A year ago, when SI did give recognition to Howard University's victory in the NCAA championship, I felt that the slight to the Billikens was almost unforgivable. Thank you for finally honoring St. Louis and its soccer heritage. Please continue coverage of at least the championship in the future; it's a nice change of pace from football.
DAVID W. BANGE
La Crosse, Wis.
The headline on your story should have read Nobody Kin Kick Like a Billiken, Except a Southern Illinois University (at Edwardsville) Cougar. The Cougars, the soccer team to beat on the East side of the Gateway Arch, also won their NCAA title (College Division).
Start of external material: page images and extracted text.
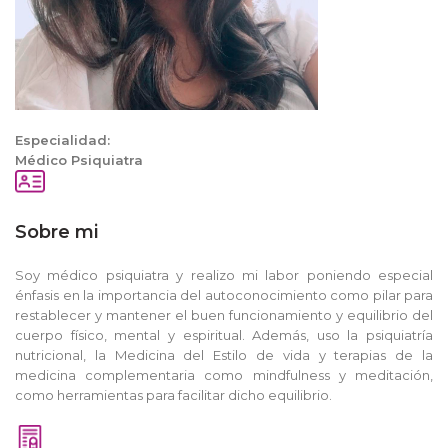
Especialidad:
Médico Psiquiatra
Sobre mi
Soy médico psiquiatra y realizo mi labor poniendo especial
énfasis en la importancia del autoconocimiento como pilar para
restablecer y mantener el buen funcionamiento y equilibrio del
cuerpo físico, mental y espiritual. Además, uso la psiquiatría
nutricional, la Medicina del Estilo de vida y terapias de la
medicina complementaria como mindfulness y meditación,
como herramientas para facilitar dicho equilibrio.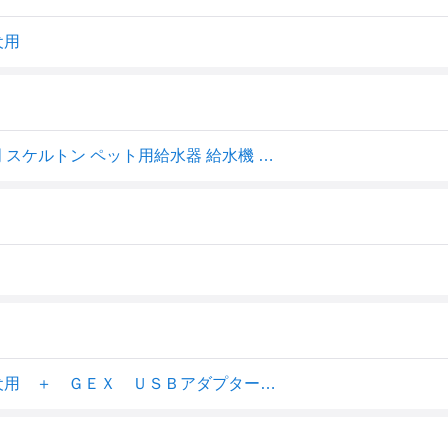
犬用
ジェックス ピュアクリスタル グラッシーR 1.5L 犬用 透明 スケルトン ペット用給水器 給水機 水飲み器 水飲み 自動 給水器 USB 静音 静か ペット用 犬 GEX【送料無料】
ＧＥＸ ピュアクリスタル グラッシーＲ １．５Ｌ 犬用 ＋ ＧＥＸ ＵＳＢアダプター Ｇ−１Ａ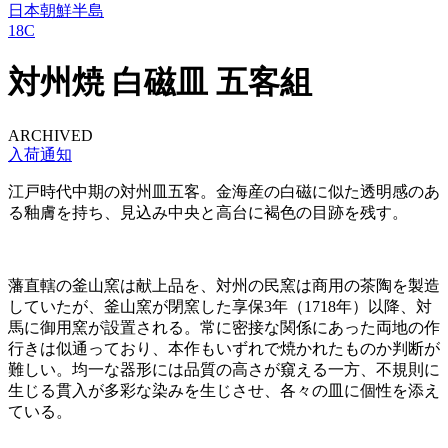
日本
朝鮮半島
18C
対州焼 白磁皿 五客組
ARCHIVED
入荷通知
江戸時代中期の対州皿五客。金海産の白磁に似た透明感のあ
る釉膚を持ち、見込み中央と高台に褐色の目跡を残す。
藩直轄の釜山窯は献上品を、対州の民窯は商用の茶陶を製造
していたが、釜山窯が閉窯した享保3年（1718年）以降、対
馬に御用窯が設置される。常に密接な関係にあった両地の作
行きは似通っており、本作もいずれで焼かれたものか判断が
難しい。均一な器形には品質の高さが窺える一方、不規則に
生じる貫入が多彩な染みを生じさせ、各々の皿に個性を添え
ている。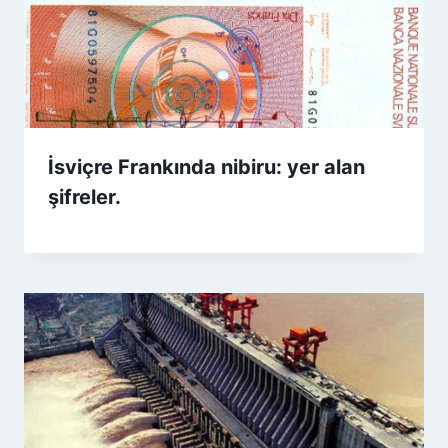
İsviçre Frankında nibiru: yer alan
şifreler.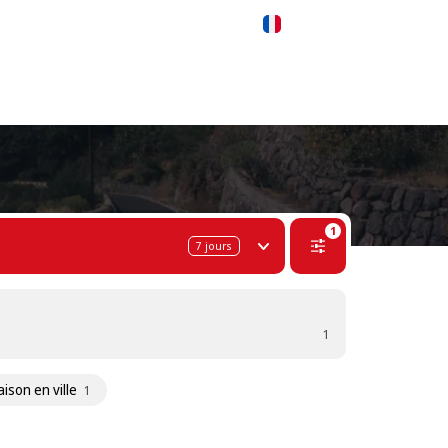
 311-68-57
WhatsApp
Telegram
Français
1
7
jours
1
aison en ville
1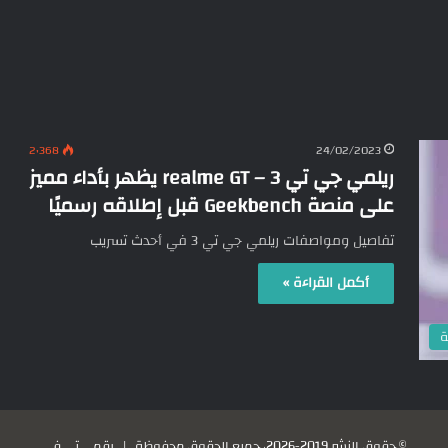
2٬368
24/02/2023
ريلمي جي تي 3 – realme GT يظهر بأداء مميز
على منصة Geekbench قبل إطلاقه رسميًا
تفاصيل ومواصفات ريلمي جي تي 3 في أحدث تسريب
أكمل القراءة »
ة
© حقوق النشر 2019-2026، جميع الحقوق محفوظة |
رقمي تي في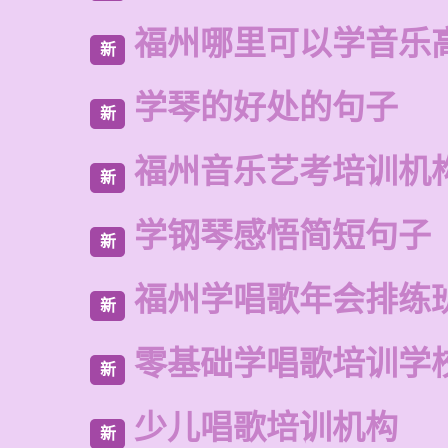
福州哪里可以学音乐
新
学琴的好处的句子
新
福州音乐艺考培训机
新
学钢琴感悟简短句子
新
福州学唱歌年会排练
新
零基础学唱歌培训学
新
少儿唱歌培训机构
新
SIU-E, coached by U.S. Olympic Soccer Coach Bob Guelker, also met the Bills at Busch Memorial Stadium before a crowd more than twice the size of the one that turned out for the NCAA finals in Miami. The St. Louis press gave the game to Southern Illinois, even though the referees disallowed two Cougar goals resulting in a 1-1 tie.
By winning the College Division championship, Bob Guelker became the only soccer coach who will ever win both the College and University division titles the first year either was held (he did it in 1959 when he was coach at St. Louis U.). It seems a shame that when two teams are so equal in ability, so geographically close (both using St. Louis area talent) and both win their NCAA championships, only one wins recognition from SPORTS ILLUSTRATED.